Stored dataset items:

/---

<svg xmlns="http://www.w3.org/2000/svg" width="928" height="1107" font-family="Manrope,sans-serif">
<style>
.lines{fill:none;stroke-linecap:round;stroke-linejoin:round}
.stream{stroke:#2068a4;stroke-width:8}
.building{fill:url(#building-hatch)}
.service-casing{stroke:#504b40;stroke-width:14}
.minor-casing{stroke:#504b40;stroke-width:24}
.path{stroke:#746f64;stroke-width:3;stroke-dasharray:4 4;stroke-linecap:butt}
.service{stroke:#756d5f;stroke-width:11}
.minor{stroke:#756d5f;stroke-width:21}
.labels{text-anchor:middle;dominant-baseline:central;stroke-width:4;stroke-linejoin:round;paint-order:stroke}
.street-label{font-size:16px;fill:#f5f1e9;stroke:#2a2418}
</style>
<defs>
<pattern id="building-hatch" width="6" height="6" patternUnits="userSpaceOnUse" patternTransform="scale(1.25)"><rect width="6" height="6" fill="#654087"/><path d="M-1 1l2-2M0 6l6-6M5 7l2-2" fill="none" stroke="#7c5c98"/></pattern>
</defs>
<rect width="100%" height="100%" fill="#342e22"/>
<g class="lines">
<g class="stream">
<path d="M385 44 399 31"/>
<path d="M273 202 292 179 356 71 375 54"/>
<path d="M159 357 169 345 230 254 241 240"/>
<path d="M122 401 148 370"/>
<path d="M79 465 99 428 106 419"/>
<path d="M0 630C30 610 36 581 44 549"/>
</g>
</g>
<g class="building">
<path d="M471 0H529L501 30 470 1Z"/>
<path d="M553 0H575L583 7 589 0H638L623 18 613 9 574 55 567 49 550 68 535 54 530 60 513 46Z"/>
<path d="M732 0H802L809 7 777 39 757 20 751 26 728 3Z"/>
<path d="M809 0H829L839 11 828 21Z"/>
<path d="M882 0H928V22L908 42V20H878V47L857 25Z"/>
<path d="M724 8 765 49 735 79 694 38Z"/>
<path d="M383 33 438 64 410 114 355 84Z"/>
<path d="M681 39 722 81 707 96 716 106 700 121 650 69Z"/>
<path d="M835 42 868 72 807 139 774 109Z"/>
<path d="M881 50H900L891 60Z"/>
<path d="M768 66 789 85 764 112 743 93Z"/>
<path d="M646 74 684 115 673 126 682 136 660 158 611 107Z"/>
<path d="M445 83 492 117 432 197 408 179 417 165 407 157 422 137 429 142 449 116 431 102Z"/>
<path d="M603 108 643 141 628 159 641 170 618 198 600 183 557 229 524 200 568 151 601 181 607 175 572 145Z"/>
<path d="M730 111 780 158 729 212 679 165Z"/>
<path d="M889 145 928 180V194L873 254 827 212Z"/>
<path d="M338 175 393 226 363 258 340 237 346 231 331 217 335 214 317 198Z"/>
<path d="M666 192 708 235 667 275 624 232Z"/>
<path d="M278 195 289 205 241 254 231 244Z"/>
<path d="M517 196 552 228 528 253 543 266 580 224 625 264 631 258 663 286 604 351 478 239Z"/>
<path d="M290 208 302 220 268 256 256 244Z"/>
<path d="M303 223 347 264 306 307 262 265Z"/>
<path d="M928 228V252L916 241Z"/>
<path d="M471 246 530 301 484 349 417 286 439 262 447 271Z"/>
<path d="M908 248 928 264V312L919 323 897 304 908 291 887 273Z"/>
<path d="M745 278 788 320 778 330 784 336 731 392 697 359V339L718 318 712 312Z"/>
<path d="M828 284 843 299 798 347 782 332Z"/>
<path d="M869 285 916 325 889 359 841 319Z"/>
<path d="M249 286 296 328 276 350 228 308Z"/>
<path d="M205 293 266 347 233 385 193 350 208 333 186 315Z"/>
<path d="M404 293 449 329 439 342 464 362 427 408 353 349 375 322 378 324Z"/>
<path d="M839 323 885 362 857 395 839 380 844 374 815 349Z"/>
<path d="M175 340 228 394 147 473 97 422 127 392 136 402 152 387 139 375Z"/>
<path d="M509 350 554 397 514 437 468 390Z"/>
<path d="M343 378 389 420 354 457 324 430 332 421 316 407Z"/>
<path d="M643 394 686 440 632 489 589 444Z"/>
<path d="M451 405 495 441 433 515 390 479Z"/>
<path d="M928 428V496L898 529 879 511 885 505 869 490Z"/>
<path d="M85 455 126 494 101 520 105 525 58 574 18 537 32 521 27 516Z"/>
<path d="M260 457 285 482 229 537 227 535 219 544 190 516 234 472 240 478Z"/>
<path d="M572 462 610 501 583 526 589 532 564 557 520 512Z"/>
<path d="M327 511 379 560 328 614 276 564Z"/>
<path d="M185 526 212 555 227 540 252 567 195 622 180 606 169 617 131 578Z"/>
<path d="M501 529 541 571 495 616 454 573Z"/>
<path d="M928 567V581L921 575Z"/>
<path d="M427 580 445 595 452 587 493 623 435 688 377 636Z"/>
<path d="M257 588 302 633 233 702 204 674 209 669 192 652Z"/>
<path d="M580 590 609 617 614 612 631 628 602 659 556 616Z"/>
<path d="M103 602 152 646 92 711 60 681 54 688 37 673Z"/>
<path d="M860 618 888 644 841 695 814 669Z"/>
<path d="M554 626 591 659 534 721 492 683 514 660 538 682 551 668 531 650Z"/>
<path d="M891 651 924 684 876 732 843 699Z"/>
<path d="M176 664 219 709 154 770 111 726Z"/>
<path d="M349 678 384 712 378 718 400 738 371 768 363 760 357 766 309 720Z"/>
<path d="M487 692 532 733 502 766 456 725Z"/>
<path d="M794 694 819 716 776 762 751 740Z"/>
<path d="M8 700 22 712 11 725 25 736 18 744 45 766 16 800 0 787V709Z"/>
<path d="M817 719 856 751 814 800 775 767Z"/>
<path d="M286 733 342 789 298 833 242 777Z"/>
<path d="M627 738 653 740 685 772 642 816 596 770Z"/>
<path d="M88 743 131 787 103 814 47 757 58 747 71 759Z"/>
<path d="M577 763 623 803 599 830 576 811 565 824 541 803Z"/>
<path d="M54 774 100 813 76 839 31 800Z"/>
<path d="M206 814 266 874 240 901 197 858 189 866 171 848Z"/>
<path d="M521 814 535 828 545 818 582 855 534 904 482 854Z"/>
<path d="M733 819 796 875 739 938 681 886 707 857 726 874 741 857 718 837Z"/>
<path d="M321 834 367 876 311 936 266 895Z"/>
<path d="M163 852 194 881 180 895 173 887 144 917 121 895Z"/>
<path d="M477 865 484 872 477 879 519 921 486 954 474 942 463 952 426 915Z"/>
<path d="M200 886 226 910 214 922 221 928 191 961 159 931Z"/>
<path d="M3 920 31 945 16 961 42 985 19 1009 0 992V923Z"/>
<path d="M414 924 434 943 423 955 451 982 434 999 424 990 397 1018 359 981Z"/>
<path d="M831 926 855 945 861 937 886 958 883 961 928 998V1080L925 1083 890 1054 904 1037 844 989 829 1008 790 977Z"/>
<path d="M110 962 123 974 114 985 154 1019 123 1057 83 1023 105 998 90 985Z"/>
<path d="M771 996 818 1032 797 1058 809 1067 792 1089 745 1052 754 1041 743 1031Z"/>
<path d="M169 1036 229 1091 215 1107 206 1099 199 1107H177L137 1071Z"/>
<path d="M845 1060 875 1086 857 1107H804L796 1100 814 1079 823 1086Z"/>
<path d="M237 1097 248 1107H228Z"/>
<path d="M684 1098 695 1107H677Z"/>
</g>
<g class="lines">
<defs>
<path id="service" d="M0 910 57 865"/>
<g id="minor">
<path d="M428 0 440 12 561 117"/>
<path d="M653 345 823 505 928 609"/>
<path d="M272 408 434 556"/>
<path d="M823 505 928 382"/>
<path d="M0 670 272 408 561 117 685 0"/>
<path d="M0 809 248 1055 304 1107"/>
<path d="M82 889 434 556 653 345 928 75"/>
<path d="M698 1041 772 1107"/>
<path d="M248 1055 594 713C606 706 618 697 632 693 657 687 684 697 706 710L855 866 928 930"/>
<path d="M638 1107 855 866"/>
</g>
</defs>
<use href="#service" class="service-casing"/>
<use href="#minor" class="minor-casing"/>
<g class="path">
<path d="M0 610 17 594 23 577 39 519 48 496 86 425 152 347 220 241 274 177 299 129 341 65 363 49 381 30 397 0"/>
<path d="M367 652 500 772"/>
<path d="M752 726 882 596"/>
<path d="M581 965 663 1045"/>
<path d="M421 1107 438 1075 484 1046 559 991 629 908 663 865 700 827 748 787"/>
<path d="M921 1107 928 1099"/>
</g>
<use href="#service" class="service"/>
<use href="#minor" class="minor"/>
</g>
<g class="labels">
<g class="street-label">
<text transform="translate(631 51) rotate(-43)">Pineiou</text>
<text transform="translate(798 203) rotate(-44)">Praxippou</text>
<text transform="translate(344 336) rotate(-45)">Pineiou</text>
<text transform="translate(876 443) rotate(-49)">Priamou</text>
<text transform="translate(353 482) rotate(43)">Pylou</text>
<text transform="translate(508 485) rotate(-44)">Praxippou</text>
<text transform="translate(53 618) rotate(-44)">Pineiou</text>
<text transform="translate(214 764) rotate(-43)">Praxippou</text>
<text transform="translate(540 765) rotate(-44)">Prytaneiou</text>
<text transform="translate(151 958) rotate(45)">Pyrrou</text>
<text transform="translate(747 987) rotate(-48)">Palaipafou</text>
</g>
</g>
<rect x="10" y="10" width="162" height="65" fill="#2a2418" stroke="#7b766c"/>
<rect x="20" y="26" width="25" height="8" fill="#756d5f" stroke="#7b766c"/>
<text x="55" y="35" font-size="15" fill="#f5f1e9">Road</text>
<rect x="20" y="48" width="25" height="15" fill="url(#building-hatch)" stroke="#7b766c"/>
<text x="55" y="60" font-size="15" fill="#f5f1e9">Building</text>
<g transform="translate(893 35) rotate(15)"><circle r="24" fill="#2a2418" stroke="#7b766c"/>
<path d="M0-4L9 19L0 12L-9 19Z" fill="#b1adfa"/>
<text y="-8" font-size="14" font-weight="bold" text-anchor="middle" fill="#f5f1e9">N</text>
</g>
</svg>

\---

▶ [Instructions for the task]: Go through the entries and filter for lines holding the word "casing"; copy each match.

▶ [Response area]:
.service-casing{stroke:#504b40;stroke-width:14}
.minor-casing{stroke:#504b40;stroke-width:24}
<use href="#service" class="service-casing"/>
<use href="#minor" class="minor-casing"/>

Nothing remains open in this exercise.